VariableDefaultDescription
LANGFLOW_DATABASE_URLSQLiteDatabase connection string
LANGFLOW_CONFIG_DIR/app/langflowConfig and data directory
LANGFLOW_AUTO_LOGINtrueSkip login (disable for production)
LANGFLOW_SUPERUSERAdmin username
LANGFLOW_SUPERUSER_PASSWORDAdmin password
LANGFLOW_WORKERS1Number of worker processes
LANGFLOW_PORT7860Server port
LANGFLOW_HOST0.0.0.0Server bind address

Advanced Configuration

Custom Python Components

Langflow supports custom Python components. Create a component that adds custom logic:

from langflow.custom import Component
from langflow.io import MessageTextInput, Output

class MyComponent(Component):
    display_name = "Custom Processor"
    inputs = [MessageTextInput(name="input_text", display_name="Input")]
    outputs = [Output(display_name="Output", name="output", method="process")]
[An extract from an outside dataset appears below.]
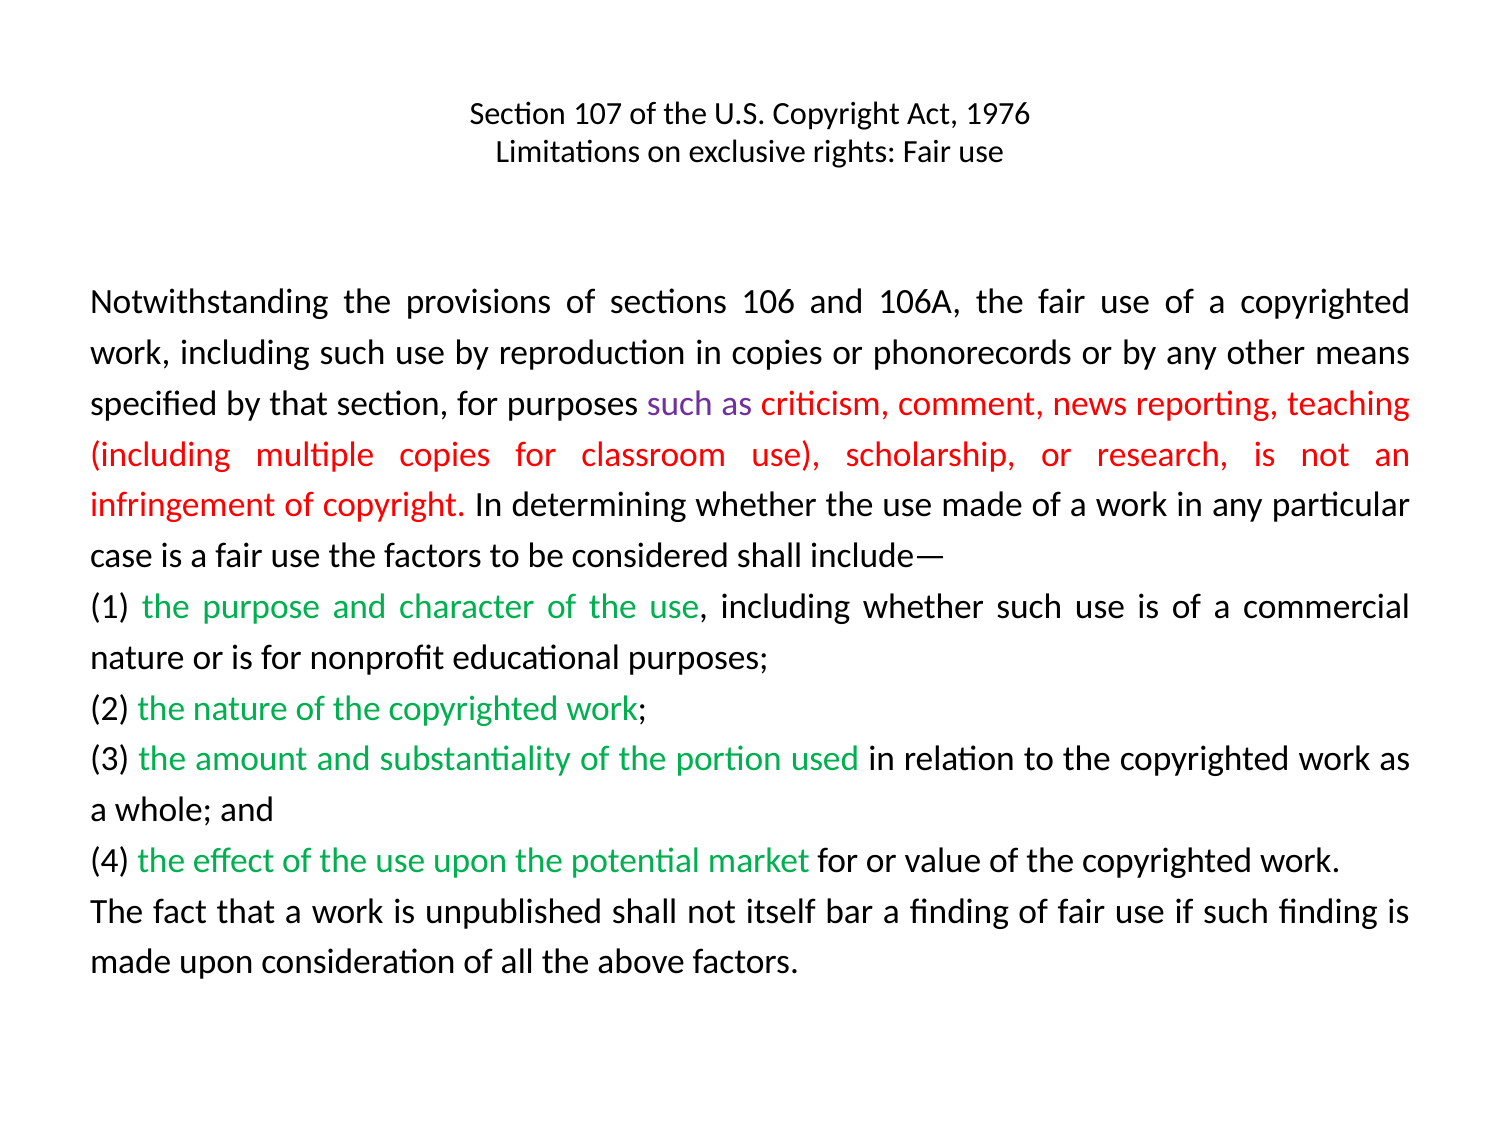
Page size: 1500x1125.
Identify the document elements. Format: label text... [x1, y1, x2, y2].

title Section 107 of the U.S. Copyright Act, 1976 Limitations on exclusive rights: Fair use [75, 45, 1425, 233]
list Notwithstanding the provisions of sections 106 and 106A, the fair use of a copyrighted work, including such use by reproduction in copies or phonorecords or by any other means specified by that section, for purposes such as criticism, comment, news reporting, teaching (including multiple copies for classroom use), scholarship, or research, is not an infringement of copyright. In determining whether the use made of a work in any particular case is a fair use the factors to be considered shall include— (1) the purpose and character of the use, including whether such use is of a commercial nature or is for nonprofit educational purposes; (2) the nature of the copyrighted work; (3) the amount and substantiality of the portion used in relation to the copyrighted work as a whole; and (4) the effect of the use upon the potential market for or value of the copyrighted work. The fact that a work is unpublished shall not itself bar a finding of fair use if such finding is made upon consideration of all the above factors. [75, 262, 1425, 1005]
    def process(self) -> str:
        return self.input_text.upper()

Place custom components in the Langflow data directory and they appear in the sidebar.

Deploy as API

Every flow automatically gets an API endpoint:

curl -X POST http://localhost:7860/api/v1/run/your-flow-id \
  -H "Content-Type: application/json" \
  -d '{"input_value": "What is self-hosting?", "output_type": "chat"}'

MCP Server Deployment

Langflow can deploy flows as MCP (Model Context Protocol) servers, allowing AI assistants to use your flows as tools.

Reverse Proxy

Configure your reverse proxy to forward to port 7860. WebSocket support is required for the interactive playground. See Reverse Proxy Setup.

Backup

Back up the Langflow data volume:

docker run --rm -v langflow_data:/data -v $(pwd):/backup alpine \
  tar czf /backup/langflow-backup.tar.gz /data

This contains flows, credentials, custom components, and the SQLite database. See Backup Strategy.

Troubleshooting

Cannot Connect to Ollama

Symptom: Ollama component fails to connect. Fix: Use http://host.docker.internal:11434 on Docker Desktop, or http://172.17.0.1:11434 on Linux. Ensure Ollama has OLLAMA_HOST=0.0.0.0:11434.

Flow Runs Slowly

Symptom: Playground responses take a long time. Fix: Check that your LLM backend is running efficiently. Increase LANGFLOW_WORKERS for better concurrency. Ensure sufficient RAM for the Langflow process.

Login Page Loops

Symptom: Login redirects back to login page. Fix: Clear browser cookies. Ensure LANGFLOW_SUPERUSER and LANGFLOW_SUPERUSER_PASSWORD are set correctly. Check LANGFLOW_AUTO_LOGIN is set to false (not an empty string).

Resource Requirements

  • RAM: 300-600 MB (Langflow itself; LLM backends are separate)
  • CPU: Low-medium
  • Disk: 1-5 GB depending on stored flows and custom components

Verdict

Langflow is the more powerful visual AI builder. Its Python component system, multi-agent support, and API deployment capabilities make it a real development platform, not just a chatbot builder. The trade-off is a higher learning curve and heavier resource footprint compared to Flowise.

Choose Langflow for building AI applications with custom logic and API deployment. Choose Flowise for simpler chatbot building with a lower barrier to entry.